Maybe there is some parameters that i don't know? 

PS: It happens with my home computer (FreeBSD 8.0-RELEASE ) too.

Many Thanks.


----------



## Levenson (Dec 23, 2009)

Well, Are there no any advices? Maybe You will give me direction? I'm trying to find the solution for a few months. =(


----------



## Levenson (Dec 27, 2009)

Still waiting for help guys.


Many thanks.


----------



## dennylin93 (Dec 27, 2009)

It looks like some kind of bottleneck, but I can't be sure since I'm not familiar with Squid.


----------



## DutchDaemon (Dec 27, 2009)

You might try a slightly more active approach and visit or post on Squid mailing lists or forums. This is not a specific FreeBSD problem, and I assume that the combination FreeBSD / Squid / NTLM is not exactly commonplace around here.

http://www.squid-cache.org/Support/mailing-lists.dyn
http://old.nabble.com/Squid-Web-Proxy-Cache-f22481.html


----------



## Levenson (Dec 28, 2009)

DutchDaemon said:
			
		

> You might try a slightly more active approach and visit or post on Squid mailing lists or forums. This is not a specific FreeBSD problem, and I assume that the combination FreeBSD / Squid / NTLM is not exactly commonplace around here.
> 
> http://www.squid-cache.org/Support/mailing-lists.dyn
> http://old.nabble.com/Squid-Web-Proxy-Cache-f22481.html



I have already asked it at the Squid Mailing list, but no result. Amos have sent me his cache.log and some information that I show You before. I have build squid with exactly the same parameters, but it doesn't resolve my problem.

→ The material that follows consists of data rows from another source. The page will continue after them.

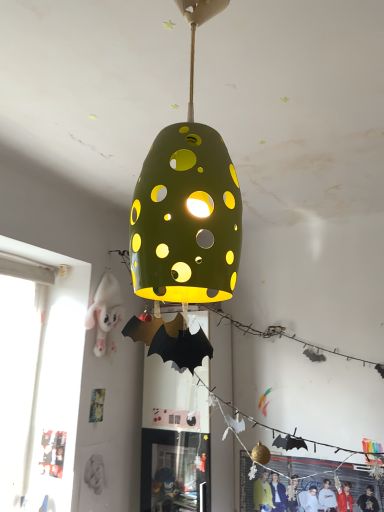
Question: From the image's perspective, is matte black jacket at lower right, arranged as the 1th person when ordered from the bottom, on green matte lampshade at center?

Choices:
 (A) yes
 (B) no

Answer: (B)

Question: Considering the relative sizes of matte black jacket at lower right, arranged as the 1th person when ordered from the bottom, and green matte lampshade at center in the image provided, is matte black jacket at lower right, arranged as the 1th person when ordered from the bottom, shorter than green matte lampshade at center?

Choices:
 (A) no
 (B) yes

Answer: (B)

Question: Can you confirm if matte black jacket at lower right, which is the 2th person from top to bottom, is wider than green matte lampshade at center?

Choices:
 (A) yes
 (B) no

Answer: (B)

Question: Is matte black jacket at lower right, which is the 2th person from top to bottom, in front of green matte lampshade at center?

Choices:
 (A) yes
 (B) no

Answer: (B)

Question: From the image's perspective, is matte black jacket at lower right, which is the 2th person from top to bottom, beneath green matte lampshade at center?

Choices:
 (A) yes
 (B) no

Answer: (A)

Question: Does matte black jacket at lower right, placed as the 1th person when sorted from right to left, have a larger size compared to green matte lampshade at center?

Choices:
 (A) yes
 (B) no

Answer: (B)

Question: Is green matte lampshade at center facing towards matte black jacket at lower right, which is the 2th person from top to bottom?

Choices:
 (A) yes
 (B) no

Answer: (B)

Question: From the image's perspective, is green matte lampshade at center under matte black jacket at lower right, arranged as the 2th person when viewed from the left?

Choices:
 (A) yes
 (B) no

Answer: (B)

Question: Considering the relative sizes of green matte lampshade at center and matte black jacket at lower right, which is the 2th person from top to bottom, in the image provided, is green matte lampshade at center shorter than matte black jacket at lower right, which is the 2th person from top to bottom,?

Choices:
 (A) yes
 (B) no

Answer: (B)

Question: Does green matte lampshade at center have a smaller size compared to matte black jacket at lower right, arranged as the 2th person when viewed from the left?

Choices:
 (A) no
 (B) yes

Answer: (A)

Question: Is green matte lampshade at center far from matte black jacket at lower right, which is the 2th person from top to bottom?

Choices:
 (A) yes
 (B) no

Answer: (A)

Question: Is green matte lampshade at center placed right next to matte black jacket at lower right, which is the 2th person from top to bottom?

Choices:
 (A) yes
 (B) no

Answer: (B)

Question: Does matte black jacket at lower right, arranged as the 1th person when ordered from the bottom, have a larger size compared to white plush toy at left, placed as the 2th person when sorted from bottom to top?

Choices:
 (A) yes
 (B) no

Answer: (B)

Why you so sure that it's not FreeBSD problem?


----------



## Levenson (Jan 28, 2011)

Well the problem is in the squid  experimental feature - kqueue.


----------



## DutchDaemon (Jan 28, 2011)

Levenson said:
			
		

> Well the problem is in the squid  experimental feature - kqueue.



So specifically the interaction kqueue < - > authorization helpers? Because I think I've used the kqueue option (without problems) ever since it became available, but never with any authorization helpers.


----------